When adding a new feature, prefer adding an explicit protocol message and a
graceful unsupported-message fallback so newer clients can communicate with
older Bridge versions.

## Persistence and Sync

CC Pocket does not move the user's project into a hosted IDE.

State is split by responsibility:

- Agent history remains compatible with local agent tools.
- Bridge keeps session indexes, prompt history, gallery metadata, worktree
  metadata, and runtime state needed for reconnection.
- The app keeps UI preferences, machines, local caches, and secure credentials.
- Git state remains in the user's repository and worktrees.
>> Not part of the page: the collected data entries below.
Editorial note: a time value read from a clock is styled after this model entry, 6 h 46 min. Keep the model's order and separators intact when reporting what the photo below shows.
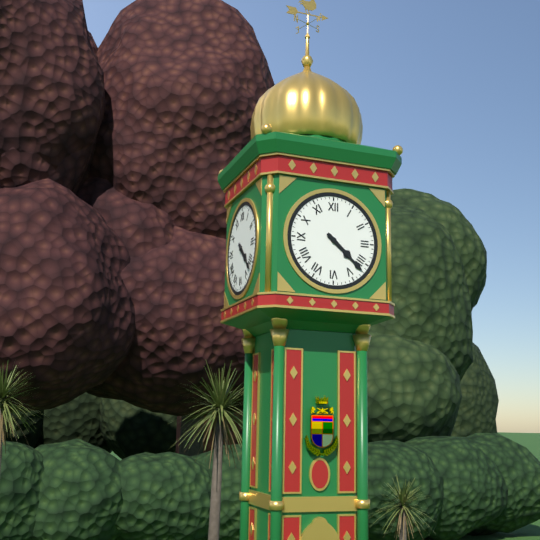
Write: 4 h 22 min
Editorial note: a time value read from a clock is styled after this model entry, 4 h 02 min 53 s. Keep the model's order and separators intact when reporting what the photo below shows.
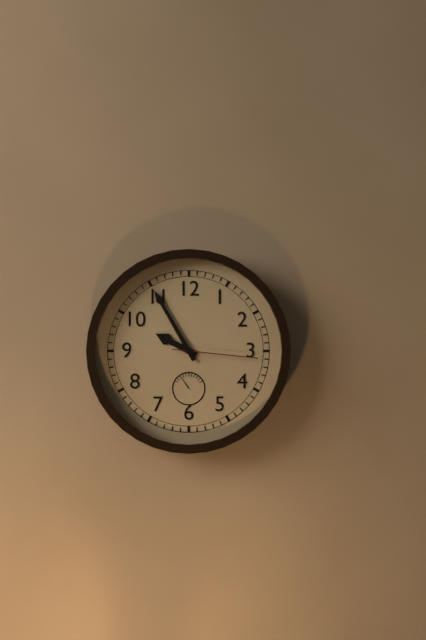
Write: 9 h 55 min 16 s
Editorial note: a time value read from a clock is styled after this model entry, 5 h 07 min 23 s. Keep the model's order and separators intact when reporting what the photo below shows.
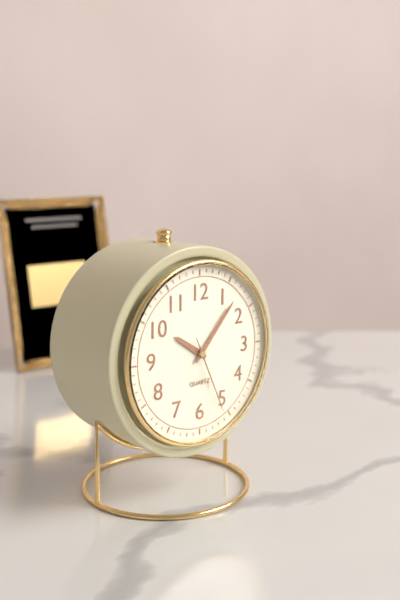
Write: 10 h 07 min 26 s
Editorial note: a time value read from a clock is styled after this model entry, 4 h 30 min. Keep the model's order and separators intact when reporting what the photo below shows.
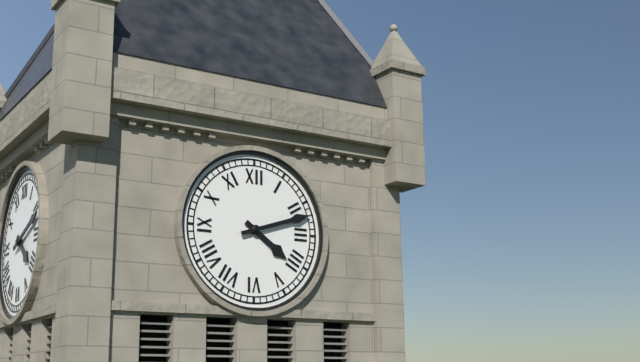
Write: 4 h 12 min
This split is what allows mobile and desktop clients to reconnect to the same
host machine and continue work without replacing local CLI workflows.

## Extension Points for Forks

Good places to fork or customize:

- Add a first-class Jira, Linear, GitHub, or internal ticket UI.
- Add private REST API panels that turn daily workflow state into GUI controls.
- Remove app surfaces that are not needed for a focused internal tool.
- Add organization-specific approval policies or command presets.
- Add new Bridge protocol messages for workflow-specific data.
- Add custom prompt history, project templates, or issue-to-session flows.
- Extend desktop support. macOS builds are supported today. Linux and Windows
  builds are available as experimental targets, and Windows Bridge support is
  best-effort unless covered by tests and reporter-side validation.

Recommended implementation pattern:

1. Add Bridge-side data access or operation in `packages/bridge/src/`.
2. Add protocol types in `parser.ts` and routing in `websocket.ts`.
3. Add a Flutter service stream or request method in `apps/mobile/lib/services/`.
4. Add feature UI under `apps/mobile/lib/features/<feature>/`.
5. Add focused tests for protocol parsing, Bridge behavior, and Flutter state.

## Development Commands

Bridge:

```bash
npm run bridge
npm run bridge:build
npm run test:bridge
npx tsc --noEmit -p packages/bridge/tsconfig.json
```

Flutter:

```bash
cd apps/mobile && flutter pub get
cd apps/mobile && dart analyze
cd apps/mobile && flutter test
```

Combined development:

```bash
npm run dev
npm run dev -- <device-id>
```

## Licensing

CC Pocket is MIT licensed. Forks can reuse, modify, and specialize both the app
and Bridge Server, subject to the MIT license notice requirements and any
third-party service terms that apply to the fork's integrations.